Георгий Марков - Сибирь
Лукьянов опустился на колени, полез под нары и достал оттуда железный ковш с длинной деревянной рукояткой и поржавевшие щипцы с углублением посередине зажимов.
- Вот, Иван Иваныч, с помощью этого ковша и этих щипцов отливал я пульки. - Лукьянов крутил перед Акимовым ковш и щипцы.
- А где металл брали? Из города привезли? - забирая ковш и щипцы в свои руки, спросил Акимов.
- Здесь нашел, Иван Иваныч.
- Неужели?
- Здесь.
- А пульку не покажете?
- Почему же? В один миг достану. - Лукьянов вытащил из подсумка патроиташа круглую пулю, подал ее Акимову.
- Двустволка у меня двенадцатого калибра. Для нее отливал.
Акимов положил на нары ковш и щипцы, принял пульку на вытянутую ладонь и долго встряхивал ее, словно взвешивал. Потом рассматривал пульку на свет и наконец зачем-то поднес ее к ноздрям и нюхал с упоением, может быть, с минуту, если не больше.
- Любопытно.
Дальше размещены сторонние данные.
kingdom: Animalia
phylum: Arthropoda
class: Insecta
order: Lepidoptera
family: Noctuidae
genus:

Это очень любопытно, - повторял Акимов, изредка посматривая на Лукьянова, который не спускал с него глаз, с его манипуляций самодельной пулькой. Закончив самое тщательное обследование пули на вес, на цвет, на запах, Акимов сел к столу, пригласил присесть и Лукьянова.
- И попрошу вас, Степан Димитрич, рассказать, где вы нашли руду, из которой сумели выплавить пули, когда нашли. Ну, в общем, все-все на этот счет.
- Охотился я в ту пору, Иван Иваныч, на птицу, по Большой Юксе. Было это в самом начале войны.
Проводил своего старшого и затосковал. Так затосковал, что от кручины хоть в петлю полезай. А кручиниться мне нельзя: жена, дети, нужда из всех углов рот разевает. Подался я на охоту. Ну, это все присказка, а сказка впереди, - усмехнулся Лукьянов. - Приметил я в одном месте яр. По верху сосняк строевой, лесина к лесине. А ниже кромки яра - сажени на две, на три - образовалось как бы его предплечье. И такое ровное, гладкое, будто кто-то лопаткой эту площадку выровнял. Давно я приметил, что любят тут проводить время глухари. Оно и понятно: площадка крупным песком усыпана, тут же мелкая галька, а чуть в сторону, у подножия террасы, слой галечника лежит. Глухарь наклюется хвои и ягоды - и сюда за камушками.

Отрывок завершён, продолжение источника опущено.